-- PROVIDED RECORDS --
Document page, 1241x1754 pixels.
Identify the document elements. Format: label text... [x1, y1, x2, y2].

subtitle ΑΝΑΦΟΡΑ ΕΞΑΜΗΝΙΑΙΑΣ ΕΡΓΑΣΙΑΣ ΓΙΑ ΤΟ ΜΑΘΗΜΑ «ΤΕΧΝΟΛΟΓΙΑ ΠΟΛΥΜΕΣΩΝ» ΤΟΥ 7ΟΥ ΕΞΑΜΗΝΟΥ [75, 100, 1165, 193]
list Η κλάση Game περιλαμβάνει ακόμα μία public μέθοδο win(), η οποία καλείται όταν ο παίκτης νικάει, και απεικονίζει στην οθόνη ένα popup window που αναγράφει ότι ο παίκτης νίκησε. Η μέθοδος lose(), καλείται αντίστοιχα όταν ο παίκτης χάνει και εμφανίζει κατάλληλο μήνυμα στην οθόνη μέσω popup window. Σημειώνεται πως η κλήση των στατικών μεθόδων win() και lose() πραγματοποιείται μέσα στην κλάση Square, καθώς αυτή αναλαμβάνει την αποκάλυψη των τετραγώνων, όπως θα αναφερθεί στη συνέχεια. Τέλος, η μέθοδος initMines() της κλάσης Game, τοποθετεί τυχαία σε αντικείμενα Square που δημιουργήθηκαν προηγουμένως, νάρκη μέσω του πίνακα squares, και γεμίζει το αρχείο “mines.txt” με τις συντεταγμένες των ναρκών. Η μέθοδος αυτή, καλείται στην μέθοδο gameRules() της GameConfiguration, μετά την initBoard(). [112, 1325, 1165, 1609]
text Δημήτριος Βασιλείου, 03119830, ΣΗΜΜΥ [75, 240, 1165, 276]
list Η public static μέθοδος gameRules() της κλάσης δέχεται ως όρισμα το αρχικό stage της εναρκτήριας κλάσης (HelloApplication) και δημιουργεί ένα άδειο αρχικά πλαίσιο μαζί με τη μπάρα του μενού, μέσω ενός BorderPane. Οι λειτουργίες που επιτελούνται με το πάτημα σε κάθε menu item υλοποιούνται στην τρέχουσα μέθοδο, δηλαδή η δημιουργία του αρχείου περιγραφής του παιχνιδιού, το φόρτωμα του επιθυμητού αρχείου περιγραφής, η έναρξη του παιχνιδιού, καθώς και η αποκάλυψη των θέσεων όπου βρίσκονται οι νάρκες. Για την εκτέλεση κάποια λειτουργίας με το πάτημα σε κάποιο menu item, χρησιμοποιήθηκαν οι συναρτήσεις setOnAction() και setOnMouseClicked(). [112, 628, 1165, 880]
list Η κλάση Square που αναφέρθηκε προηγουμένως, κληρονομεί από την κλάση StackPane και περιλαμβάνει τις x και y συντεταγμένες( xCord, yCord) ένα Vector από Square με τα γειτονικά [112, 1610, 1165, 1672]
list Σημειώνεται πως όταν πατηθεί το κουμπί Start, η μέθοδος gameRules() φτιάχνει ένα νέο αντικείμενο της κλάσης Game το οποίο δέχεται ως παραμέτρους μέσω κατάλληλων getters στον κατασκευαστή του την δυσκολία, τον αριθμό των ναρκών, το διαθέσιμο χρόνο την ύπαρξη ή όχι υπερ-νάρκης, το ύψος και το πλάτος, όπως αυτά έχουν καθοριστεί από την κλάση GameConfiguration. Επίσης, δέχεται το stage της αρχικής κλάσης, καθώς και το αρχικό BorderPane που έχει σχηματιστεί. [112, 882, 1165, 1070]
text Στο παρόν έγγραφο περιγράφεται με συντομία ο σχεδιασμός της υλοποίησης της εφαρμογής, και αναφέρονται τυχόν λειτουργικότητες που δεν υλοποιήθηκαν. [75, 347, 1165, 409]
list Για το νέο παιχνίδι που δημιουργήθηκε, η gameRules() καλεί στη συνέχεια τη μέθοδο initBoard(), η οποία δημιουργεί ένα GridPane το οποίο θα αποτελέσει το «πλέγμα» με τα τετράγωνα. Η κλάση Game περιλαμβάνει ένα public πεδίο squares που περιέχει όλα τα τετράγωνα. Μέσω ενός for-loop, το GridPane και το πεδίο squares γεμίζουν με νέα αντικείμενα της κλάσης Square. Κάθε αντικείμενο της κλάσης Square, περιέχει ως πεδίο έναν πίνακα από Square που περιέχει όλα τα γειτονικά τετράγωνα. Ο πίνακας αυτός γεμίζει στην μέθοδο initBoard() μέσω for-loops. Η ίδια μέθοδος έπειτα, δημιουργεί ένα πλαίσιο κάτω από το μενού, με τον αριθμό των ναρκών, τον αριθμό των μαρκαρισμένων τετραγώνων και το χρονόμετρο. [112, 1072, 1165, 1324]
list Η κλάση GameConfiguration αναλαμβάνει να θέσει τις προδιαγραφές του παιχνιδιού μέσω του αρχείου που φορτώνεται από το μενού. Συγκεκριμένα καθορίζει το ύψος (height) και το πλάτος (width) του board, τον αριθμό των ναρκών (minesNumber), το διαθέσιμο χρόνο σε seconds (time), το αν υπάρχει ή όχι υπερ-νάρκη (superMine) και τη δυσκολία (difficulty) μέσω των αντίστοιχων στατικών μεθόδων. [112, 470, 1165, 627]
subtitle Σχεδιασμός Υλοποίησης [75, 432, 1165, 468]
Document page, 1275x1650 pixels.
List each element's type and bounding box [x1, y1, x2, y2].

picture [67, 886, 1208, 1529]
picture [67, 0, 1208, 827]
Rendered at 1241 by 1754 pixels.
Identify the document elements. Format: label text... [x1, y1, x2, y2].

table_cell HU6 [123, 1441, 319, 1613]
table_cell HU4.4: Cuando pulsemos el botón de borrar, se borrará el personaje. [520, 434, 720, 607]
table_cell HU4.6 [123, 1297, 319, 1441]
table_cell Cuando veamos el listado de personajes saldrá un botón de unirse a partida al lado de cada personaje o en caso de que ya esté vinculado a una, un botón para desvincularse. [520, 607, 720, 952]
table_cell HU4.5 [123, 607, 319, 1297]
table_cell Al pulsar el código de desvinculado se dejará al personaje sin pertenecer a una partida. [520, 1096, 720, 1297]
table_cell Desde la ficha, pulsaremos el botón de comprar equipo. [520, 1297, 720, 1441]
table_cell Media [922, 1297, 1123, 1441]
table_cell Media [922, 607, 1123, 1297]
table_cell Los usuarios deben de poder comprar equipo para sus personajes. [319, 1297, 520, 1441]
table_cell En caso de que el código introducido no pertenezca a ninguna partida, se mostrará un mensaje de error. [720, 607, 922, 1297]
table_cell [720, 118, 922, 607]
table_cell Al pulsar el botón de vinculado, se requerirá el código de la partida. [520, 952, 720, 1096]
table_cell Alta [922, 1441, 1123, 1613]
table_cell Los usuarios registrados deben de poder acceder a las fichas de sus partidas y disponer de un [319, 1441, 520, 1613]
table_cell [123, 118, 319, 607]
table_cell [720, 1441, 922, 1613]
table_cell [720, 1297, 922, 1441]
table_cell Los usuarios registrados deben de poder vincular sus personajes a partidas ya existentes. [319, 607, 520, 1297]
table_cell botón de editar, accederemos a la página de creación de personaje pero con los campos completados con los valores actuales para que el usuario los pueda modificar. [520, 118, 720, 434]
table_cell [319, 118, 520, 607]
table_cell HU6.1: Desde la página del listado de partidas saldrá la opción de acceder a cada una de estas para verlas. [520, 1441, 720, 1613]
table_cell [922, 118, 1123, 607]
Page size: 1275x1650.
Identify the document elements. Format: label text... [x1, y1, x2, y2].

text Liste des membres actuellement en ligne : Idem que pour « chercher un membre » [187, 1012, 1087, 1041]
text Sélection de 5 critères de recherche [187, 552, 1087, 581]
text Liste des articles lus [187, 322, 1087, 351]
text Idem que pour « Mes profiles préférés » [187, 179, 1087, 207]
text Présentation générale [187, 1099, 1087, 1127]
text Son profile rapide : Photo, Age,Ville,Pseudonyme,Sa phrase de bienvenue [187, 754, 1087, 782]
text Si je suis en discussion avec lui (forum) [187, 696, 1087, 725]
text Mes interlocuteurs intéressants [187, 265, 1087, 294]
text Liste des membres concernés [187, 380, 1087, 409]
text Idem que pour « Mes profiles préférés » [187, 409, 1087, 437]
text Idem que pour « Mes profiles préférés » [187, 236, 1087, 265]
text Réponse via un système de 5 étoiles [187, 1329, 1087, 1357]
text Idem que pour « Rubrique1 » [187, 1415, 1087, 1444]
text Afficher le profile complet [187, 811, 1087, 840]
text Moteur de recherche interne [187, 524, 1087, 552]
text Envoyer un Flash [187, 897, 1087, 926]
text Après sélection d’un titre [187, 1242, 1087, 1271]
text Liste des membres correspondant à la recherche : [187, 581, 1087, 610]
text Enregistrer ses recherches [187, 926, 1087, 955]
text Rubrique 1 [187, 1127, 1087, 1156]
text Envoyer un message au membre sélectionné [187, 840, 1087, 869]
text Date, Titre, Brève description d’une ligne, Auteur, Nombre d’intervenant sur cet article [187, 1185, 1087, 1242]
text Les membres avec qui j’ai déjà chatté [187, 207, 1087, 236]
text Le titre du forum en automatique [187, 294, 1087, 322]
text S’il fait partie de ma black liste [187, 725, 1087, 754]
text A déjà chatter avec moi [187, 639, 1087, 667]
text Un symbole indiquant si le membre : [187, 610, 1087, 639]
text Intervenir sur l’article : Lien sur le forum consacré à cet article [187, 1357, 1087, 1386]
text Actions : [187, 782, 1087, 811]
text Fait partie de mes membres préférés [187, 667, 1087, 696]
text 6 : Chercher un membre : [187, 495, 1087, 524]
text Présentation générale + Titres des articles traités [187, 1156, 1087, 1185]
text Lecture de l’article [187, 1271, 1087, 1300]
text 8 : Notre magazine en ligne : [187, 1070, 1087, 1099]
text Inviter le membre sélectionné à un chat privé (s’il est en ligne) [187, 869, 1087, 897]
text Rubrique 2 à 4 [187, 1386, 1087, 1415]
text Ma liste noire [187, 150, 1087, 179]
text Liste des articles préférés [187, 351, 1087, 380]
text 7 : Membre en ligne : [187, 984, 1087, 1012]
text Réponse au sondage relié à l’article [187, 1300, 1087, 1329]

-- WRITTEN PROBLEM --
Select every line in the rows above that contains the word "préférés". Case counts.

-- EXERCISE OUTPUT --
text Idem que pour « Mes profiles préférés » [187, 179, 1087, 207]
text Idem que pour « Mes profiles préférés » [187, 409, 1087, 437]
text Idem que pour « Mes profiles préférés » [187, 236, 1087, 265]
text Fait partie de mes membres préférés [187, 667, 1087, 696]
text Liste des articles préférés [187, 351, 1087, 380]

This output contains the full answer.